SOURCE MATERIAL:
*** Block opens ***
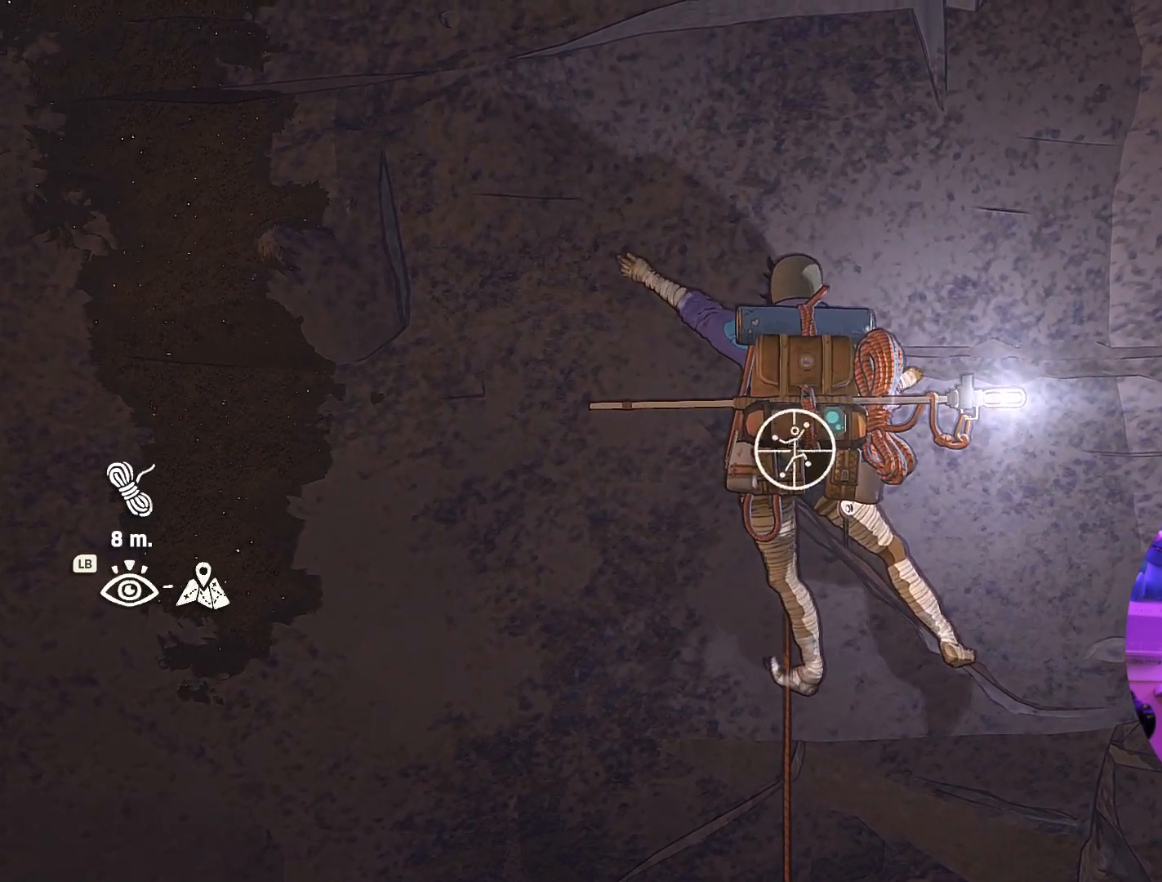
{"dt_ms": 1000, "buttons": [], "left_stick": "up-left", "right_stick": "center"}
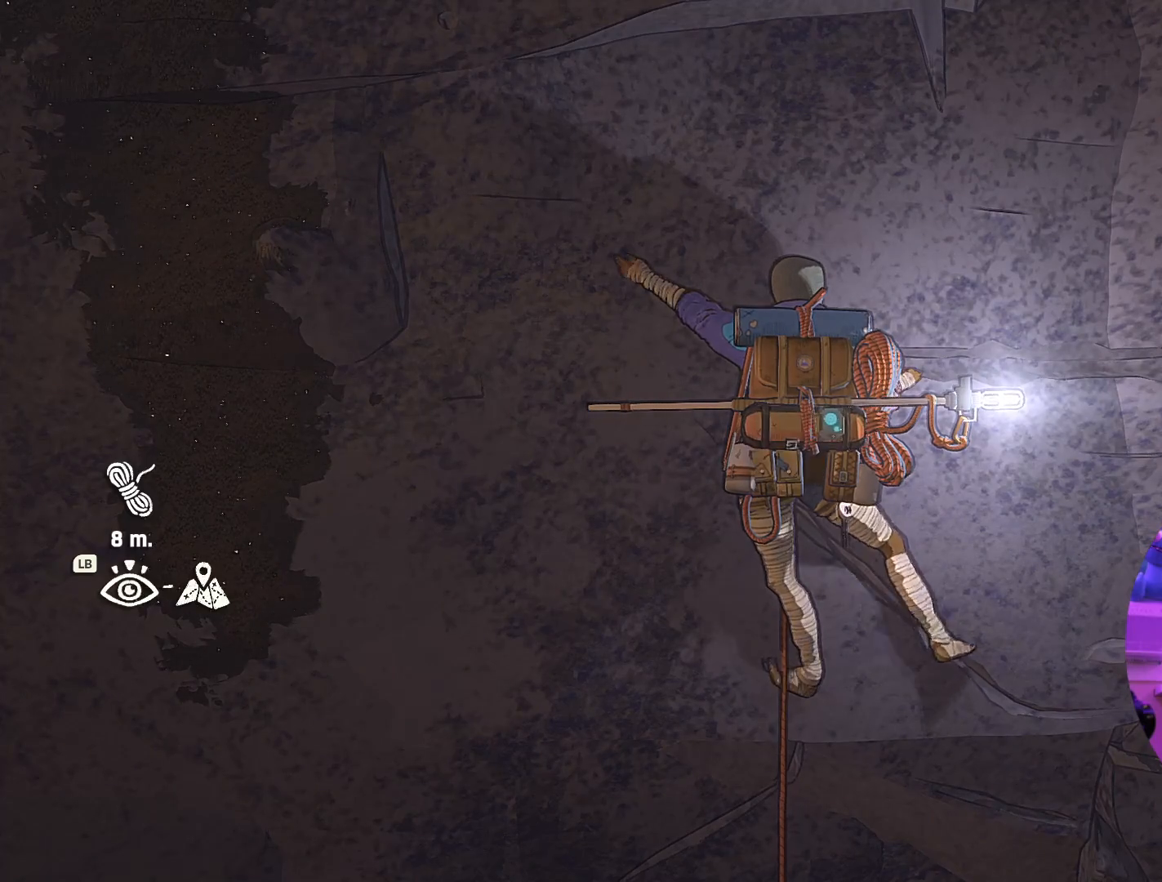
{"dt_ms": 500, "buttons": [], "left_stick": "up-left", "right_stick": "center", "events": []}
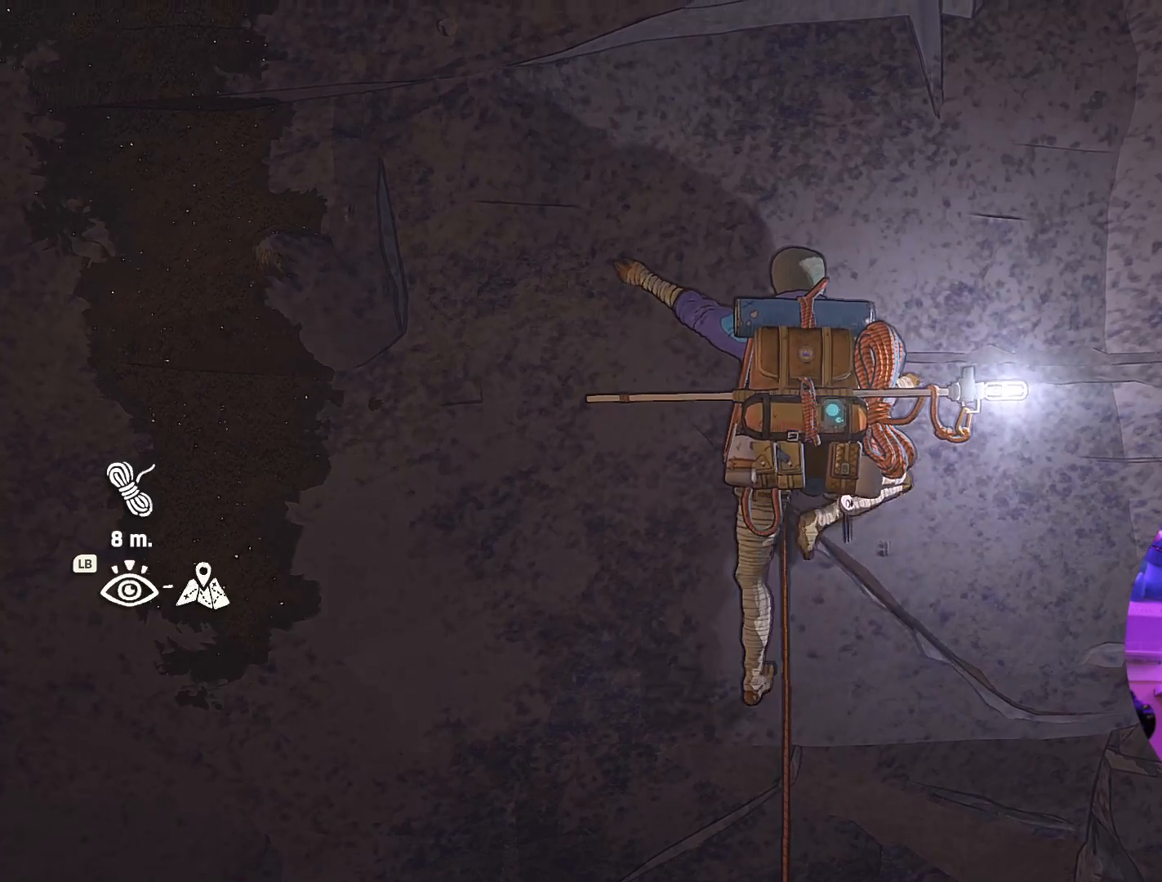
{"dt_ms": 500, "buttons": [], "left_stick": "center", "right_stick": "center", "events": [[34, "left_stick", "center"], [350, "left_stick", "right"], [484, "left_stick", "center"]]}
*** Block closes ***
THE TASK: Print the material again, unchanged, without its pictures.

WRITTEN ANSWER:
{"dt_ms": 1000, "buttons": [], "left_stick": "up-left", "right_stick": "center"}
{"dt_ms": 500, "buttons": [], "left_stick": "up-left", "right_stick": "center", "events": []}
{"dt_ms": 500, "buttons": [], "left_stick": "center", "right_stick": "center", "events": [[34, "left_stick", "center"], [350, "left_stick", "right"], [484, "left_stick", "center"]]}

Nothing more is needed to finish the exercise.